Professor Raina MacIntyre leads a NHMRC CRE, titled "Immunisation in under studied and special risk populations: closing the gap in knowledge through a multidisciplinary approach" which has commenced in 2012 in collaboration with a multidisciplinary and collaborative team across UNSW, The National Centre for Immunisation Research and Surveillance of Vaccine Preventable Diseases (NCIRS), The Children's Hospital at Westmead, The Kirby Institute, Westmead Hospital, The University of Sydney and the University of Antwerp. A very talented team of postdoctoral researchers will work with senior researchers to fulfil the goals of the CRE. New vaccines and vaccine combinations will continue to be developed, not only for prevention of acute infectious diseases, but for prevention of chronic diseases as well. Vaccination is an increasingly complex field, and represents the single largest public health preventive program in Australia. However, much of the vaccine research which informs national policy, particularly large clinical trials, is conducted by the pharmaceutical industry. However, there are critical research gaps in special-risk and under-served populations where targeted research is not commercially viable or too complex because of the mixed methodology required. These include research in the extremes of age, Indigenous Australians, migrants, refugees, immunosuppressed and traveller populations.

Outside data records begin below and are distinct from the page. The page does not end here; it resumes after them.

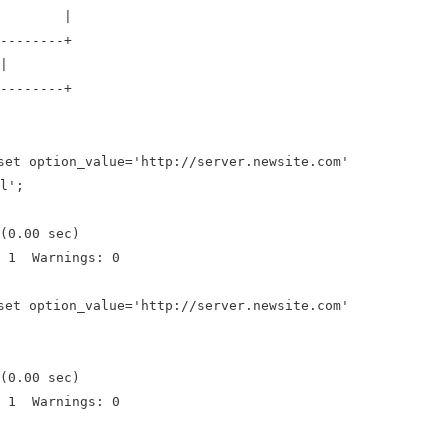
lue |
--------+
|
--------+
set option_value='http://server.newsite.com'
l';
(0.00 sec)
: 1 Warnings: 0
set option_value='http://server.newsite.com'
(0.00 sec)
: 1 Warnings: 0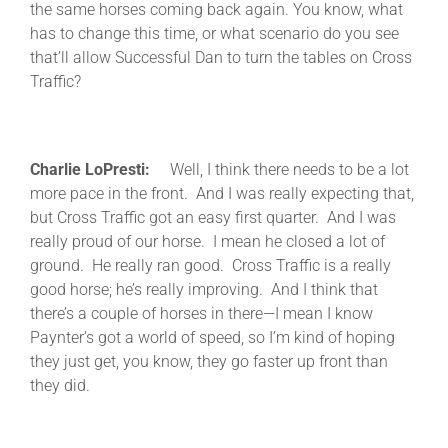
the same horses coming back again. You know, what
has to change this time, or what scenario do you see
that’ll allow Successful Dan to turn the tables on Cross
Traffic?
Charlie LoPresti:
Well, I think there needs to be a lot
more pace in the front. And I was really expecting that,
but Cross Traffic got an easy first quarter. And I was
really proud of our horse. I mean he closed a lot of
ground. He really ran good. Cross Traffic is a really
good horse; he’s really improving. And I think that
there’s a couple of horses in there—I mean I know
Paynter’s got a world of speed, so I’m kind of hoping
they just get, you know, they go faster up front than
they did.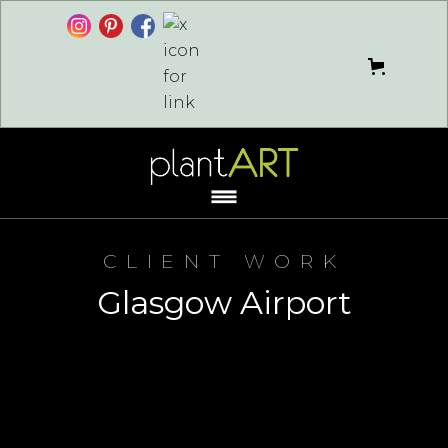
CLIENT WORK
Glasgow Airport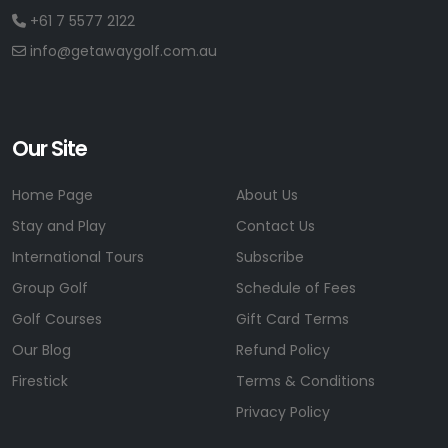
+61 7 5577 2122
info@getawaygolf.com.au
Our Site
Home Page
About Us
Stay and Play
Contact Us
International Tours
Subscribe
Group Golf
Schedule of Fees
Golf Courses
Gift Card Terms
Our Blog
Refund Policy
Firestick
Terms & Conditions
Privacy Policy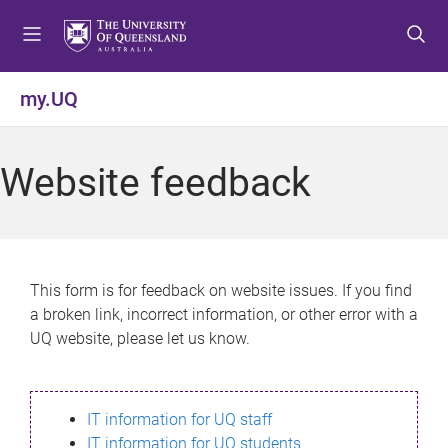
S
S
S
k
k
k
i
i
i
p
p
p
my.UQ
t
t
t
o
o
o
m
c
f
Website feedback
e
o
o
n
n
o
u
t
t
e
e
n
r
This form is for feedback on website issues. If you find
t
a broken link, incorrect information, or other error with a
UQ website, please let us know.
IT information for UQ staff
IT information for UQ students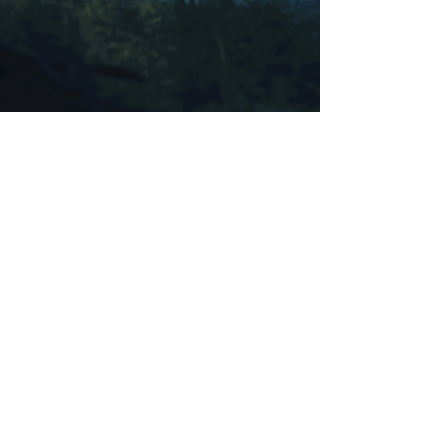
Katherine Obregon
Apr 19, 2025
5 min read
Spirit Guides
✨️️️️I am open to receiving guidance and support
from my spirit guides. ✨️I call upon my spirit
guides to help me navigate my life and...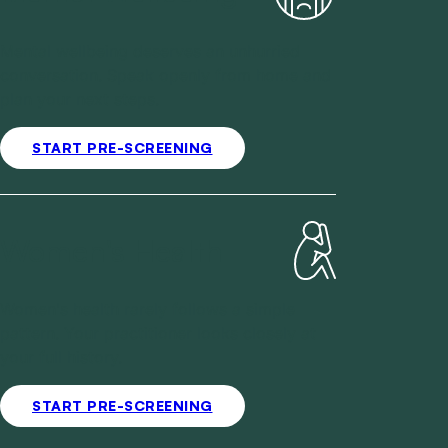
Mental wellbeing deserves an unhurried
conversation. Speak openly from home and
plan your next steps.
START PRE-SCREENING
Women's Health
Women's health rarely follows a simple
pattern. Your practitioner looks closely at
your full history.
START PRE-SCREENING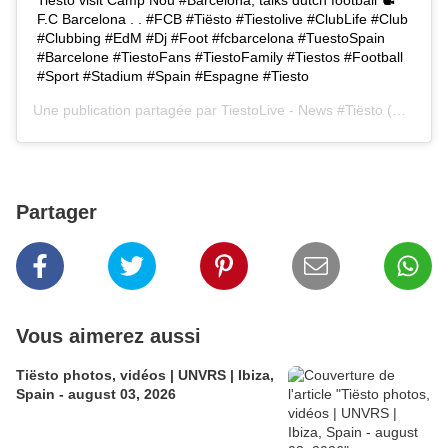
F.C Barcelona . . #FCB #Tiësto #Tiestolive #ClubLife #Club
#Clubbing #EdM #Dj #Foot #fcbarcelona #TuestoSpain
#Barcelone #TiestoFans #TiestoFamily #Tiestos #Football
#Sport #Stadium #Spain #Espagne #Tiesto
Une publication partagée par
TiestoLive - News #Tiësto
(@tiestolive.fr) le
Partager
Vous aimerez aussi
Tiësto photos, vidéos | UNVRS | Ibiza,
Spain - august 03, 2026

The AusAID funding for the Knowledge Hubs for Health Initiative commenced in 2008 and ended in June 2013. Over this period the HRH Knowledge Hub has engaged widely with stakeholders nationally and in the region to fulfil its mission. The HRH Hub has convened several key workshops and meetings over its tenure, bringing together health sector players from Asia and the Pacific with Australian experts. It has added value to Australia’s foreign aid program by the depth brought to partnerships by its location in a university. UNSW brought to the HRH Hub its long history as a leader in Health Management, along with its extensive alumni network in the region and the expertise of its academics.
Working closely with national institutions, the International HIV Research Group conducts high quality social and behavioural research which provides essential strategic information needed to design cost effective and high impact interventions and underpins the development of appropriate policy responses by national partners.
The International NCD Surveillance and Research Group is involved in research, teaching and service aimed at prevention and control of the major NCDs. We conduct research into the causes, prevention and control of morbidity and premature mortality from cardiovascular diseases, diabetes, cancers and chronic obstructive lung disease. This provides essential strategic information needed for design, implementation and evaluation of effective and cost-effective interventions at a population level to reduce morbidity and premature mortality from these illnesses.
The activities of the HIESU Unit focus on healthcare associated infections and community-based outbreaks, and includes surveillance techniques, outbreak management and behaviour of healthcare workers.